*** Opening of Given material ***

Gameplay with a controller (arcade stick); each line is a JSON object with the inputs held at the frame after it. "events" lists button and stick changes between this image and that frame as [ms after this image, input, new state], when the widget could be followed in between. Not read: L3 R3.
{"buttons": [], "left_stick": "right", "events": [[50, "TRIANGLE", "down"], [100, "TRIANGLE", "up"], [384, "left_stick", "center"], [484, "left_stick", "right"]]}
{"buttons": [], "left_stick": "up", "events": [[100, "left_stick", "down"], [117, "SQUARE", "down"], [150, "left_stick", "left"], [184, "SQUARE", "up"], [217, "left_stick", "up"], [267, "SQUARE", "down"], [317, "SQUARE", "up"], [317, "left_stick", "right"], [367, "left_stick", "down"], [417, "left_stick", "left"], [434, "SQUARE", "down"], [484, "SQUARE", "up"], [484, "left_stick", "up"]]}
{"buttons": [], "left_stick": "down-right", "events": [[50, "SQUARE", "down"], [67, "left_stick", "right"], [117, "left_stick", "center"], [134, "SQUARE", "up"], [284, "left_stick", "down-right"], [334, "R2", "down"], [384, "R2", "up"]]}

*** Close of Given material ***

#### Assignment
Return the listing above word for word.

#### Exercise response
Gameplay with a controller (arcade stick); each line is a JSON object with the inputs held at the frame after it. "events" lists button and stick changes between this image and that frame as [ms after this image, input, new state], when the widget could be followed in between. Not read: L3 R3.
{"buttons": [], "left_stick": "right", "events": [[50, "TRIANGLE", "down"], [100, "TRIANGLE", "up"], [384, "left_stick", "center"], [484, "left_stick", "right"]]}
{"buttons": [], "left_stick": "up", "events": [[100, "left_stick", "down"], [117, "SQUARE", "down"], [150, "left_stick", "left"], [184, "SQUARE", "up"], [217, "left_stick", "up"], [267, "SQUARE", "down"], [317, "SQUARE", "up"], [317, "left_stick", "right"], [367, "left_stick", "down"], [417, "left_stick", "left"], [434, "SQUARE", "down"], [484, "SQUARE", "up"], [484, "left_stick", "up"]]}
{"buttons": [], "left_stick": "down-right", "events": [[50, "SQUARE", "down"], [67, "left_stick", "right"], [117, "left_stick", "center"], [134, "SQUARE", "up"], [284, "left_stick", "down-right"], [334, "R2", "down"], [384, "R2", "up"]]}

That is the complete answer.